Rewrite the lines below, starting with the line containing "iii. All funds, credits, or" and going on through the line containing "b. Any appropriations". Change "appropriations" to "allocations" and leave everything else as it is.
┌──
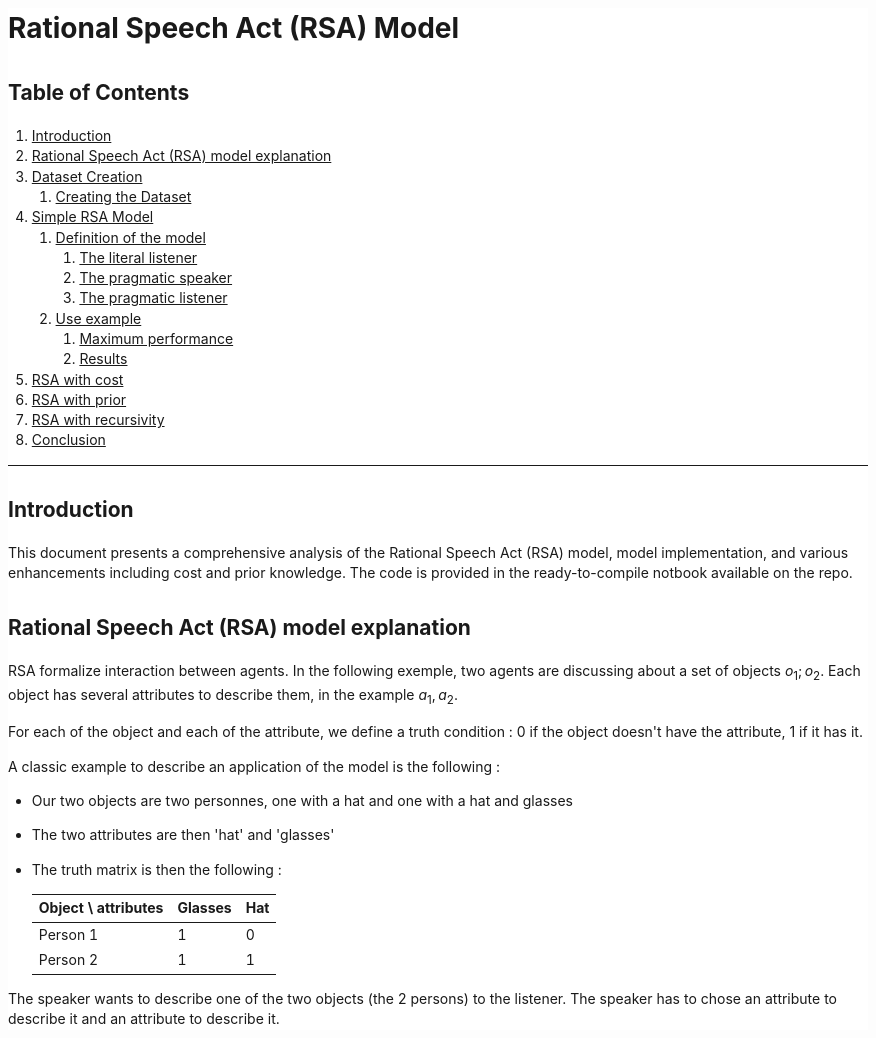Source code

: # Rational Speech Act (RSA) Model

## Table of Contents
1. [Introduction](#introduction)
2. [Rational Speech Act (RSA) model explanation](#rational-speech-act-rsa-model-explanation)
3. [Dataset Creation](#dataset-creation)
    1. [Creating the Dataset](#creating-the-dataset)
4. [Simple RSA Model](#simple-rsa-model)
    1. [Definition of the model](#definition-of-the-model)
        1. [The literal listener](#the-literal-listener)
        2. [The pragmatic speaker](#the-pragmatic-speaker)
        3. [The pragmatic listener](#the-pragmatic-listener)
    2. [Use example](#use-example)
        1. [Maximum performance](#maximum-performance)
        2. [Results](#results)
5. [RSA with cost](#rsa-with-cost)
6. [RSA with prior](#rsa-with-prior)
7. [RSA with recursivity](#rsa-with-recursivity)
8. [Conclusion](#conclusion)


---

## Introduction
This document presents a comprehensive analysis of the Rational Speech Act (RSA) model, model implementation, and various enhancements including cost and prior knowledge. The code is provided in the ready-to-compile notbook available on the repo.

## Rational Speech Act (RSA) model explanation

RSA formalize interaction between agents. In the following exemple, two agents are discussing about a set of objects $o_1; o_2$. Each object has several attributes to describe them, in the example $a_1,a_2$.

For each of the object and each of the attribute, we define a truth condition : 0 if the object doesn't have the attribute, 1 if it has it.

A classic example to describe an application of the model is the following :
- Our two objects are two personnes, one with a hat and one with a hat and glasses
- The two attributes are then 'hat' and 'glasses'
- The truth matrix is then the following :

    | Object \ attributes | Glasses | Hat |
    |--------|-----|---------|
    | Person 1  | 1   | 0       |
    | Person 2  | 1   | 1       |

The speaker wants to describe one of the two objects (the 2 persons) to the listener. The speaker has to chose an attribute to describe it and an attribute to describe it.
└──
┌──
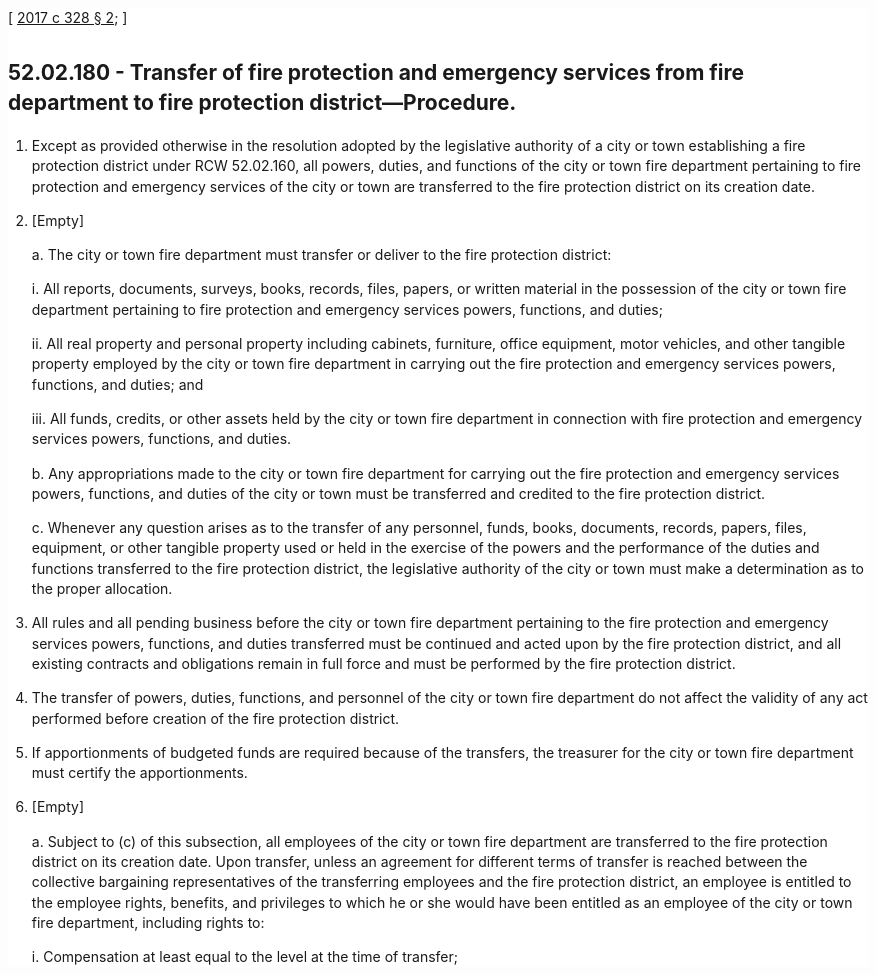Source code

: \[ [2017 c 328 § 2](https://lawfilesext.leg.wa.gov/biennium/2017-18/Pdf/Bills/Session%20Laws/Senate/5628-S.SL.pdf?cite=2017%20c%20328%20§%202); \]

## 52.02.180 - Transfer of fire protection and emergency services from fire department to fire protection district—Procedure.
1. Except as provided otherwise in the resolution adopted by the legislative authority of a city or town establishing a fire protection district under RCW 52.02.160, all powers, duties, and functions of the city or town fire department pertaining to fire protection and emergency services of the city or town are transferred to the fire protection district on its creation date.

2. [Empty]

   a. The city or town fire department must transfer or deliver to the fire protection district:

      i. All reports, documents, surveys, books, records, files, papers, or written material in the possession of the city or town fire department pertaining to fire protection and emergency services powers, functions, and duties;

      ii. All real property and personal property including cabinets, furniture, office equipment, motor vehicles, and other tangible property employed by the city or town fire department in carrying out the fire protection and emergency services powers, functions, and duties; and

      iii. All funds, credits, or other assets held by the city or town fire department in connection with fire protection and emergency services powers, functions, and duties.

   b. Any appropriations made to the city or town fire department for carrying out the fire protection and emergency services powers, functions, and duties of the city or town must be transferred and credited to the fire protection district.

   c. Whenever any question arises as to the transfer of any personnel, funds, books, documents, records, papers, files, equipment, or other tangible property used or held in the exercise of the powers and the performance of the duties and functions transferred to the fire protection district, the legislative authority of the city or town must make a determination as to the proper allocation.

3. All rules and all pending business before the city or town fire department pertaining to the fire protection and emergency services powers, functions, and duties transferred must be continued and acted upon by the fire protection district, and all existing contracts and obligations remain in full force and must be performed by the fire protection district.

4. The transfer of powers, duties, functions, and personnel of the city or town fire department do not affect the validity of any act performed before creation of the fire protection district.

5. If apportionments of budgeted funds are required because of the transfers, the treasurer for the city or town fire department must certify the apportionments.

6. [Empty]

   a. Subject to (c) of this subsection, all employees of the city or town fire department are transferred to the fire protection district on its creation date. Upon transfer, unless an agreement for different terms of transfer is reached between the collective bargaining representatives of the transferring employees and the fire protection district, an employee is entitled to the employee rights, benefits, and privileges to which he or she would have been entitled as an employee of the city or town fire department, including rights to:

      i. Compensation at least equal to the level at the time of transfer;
└──
> ANSWER BELOW:
      iii. All funds, credits, or other assets held by the city or town fire department in connection with fire protection and emergency services powers, functions, and duties.

   b. Any allocations made to the city or town fire department for carrying out the fire protection and emergency services powers, functions, and duties of the city or town must be transferred and credited to the fire protection district.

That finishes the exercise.